“You may if you like, sir,” answered Joe, a little sulkily. But I was not to be repelled.

I stood up in the sunlight, so that my eyes caught only about half the sun’s disc. Then I bent my face towards the earth.

“What part of me is the light shining on now, Joe?”

“Just the top of your head,” answered he.

“There, then,” I returned, “that is just what you are like—a man with the light on his head, but not on his face. And why not on your face? Because you hold your head down.”

“Isn’t it possible, sir, that a man might lose the light on his face, as you put it, by doing his duty?”

“That is a difficult question,” I replied. “I must think before I answer it.”

“I mean,” added Joe—“mightn’t his duty be a painful one?”

“Yes.
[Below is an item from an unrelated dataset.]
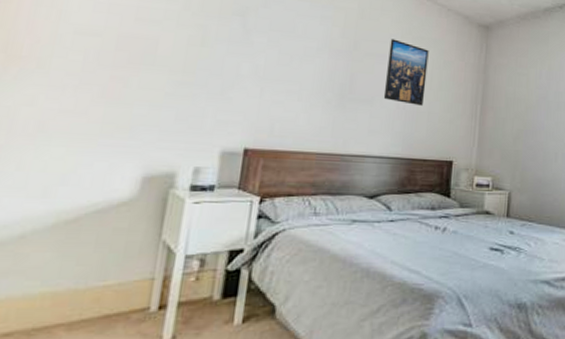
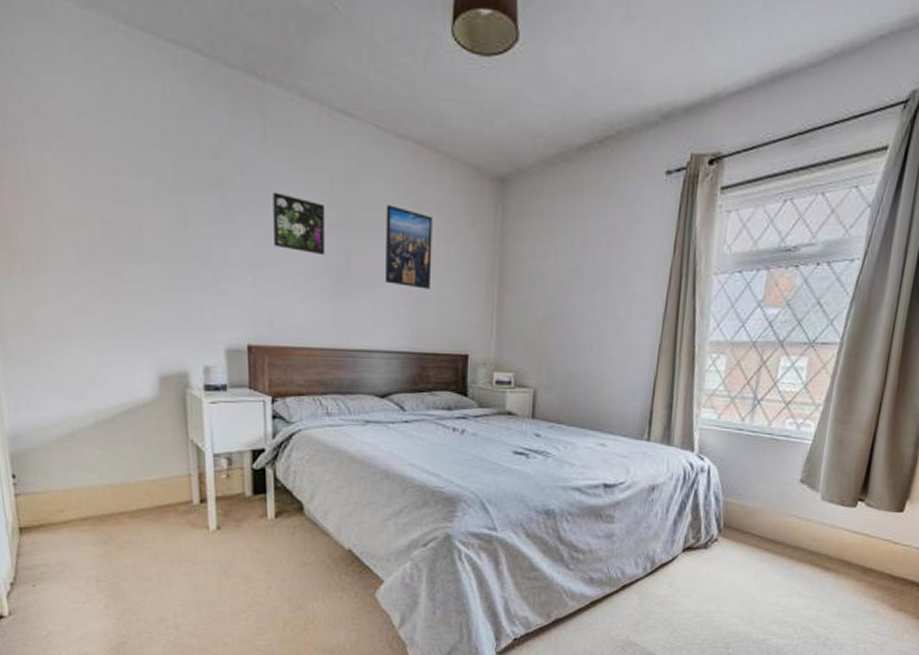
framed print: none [285,22,338,75] -> present [273,192,326,256]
But I think that would rather etherealise than destroy the light. Behind the sorrow would spring a yet greater light from the very duty itself. I have expressed myself badly, but you will see what I mean.—To be frank with you, Joe, I do not see that light in your face. Therefore I think something must be wrong with you. Remember a good man is not necessarily in the right. St. Peter was a good man, yet our Lord called him Satan—and meant it of course, for he never said what he did not mean.”

“How can I be wrong when all my trouble comes from doing my duty—nothing else, as far as I know?”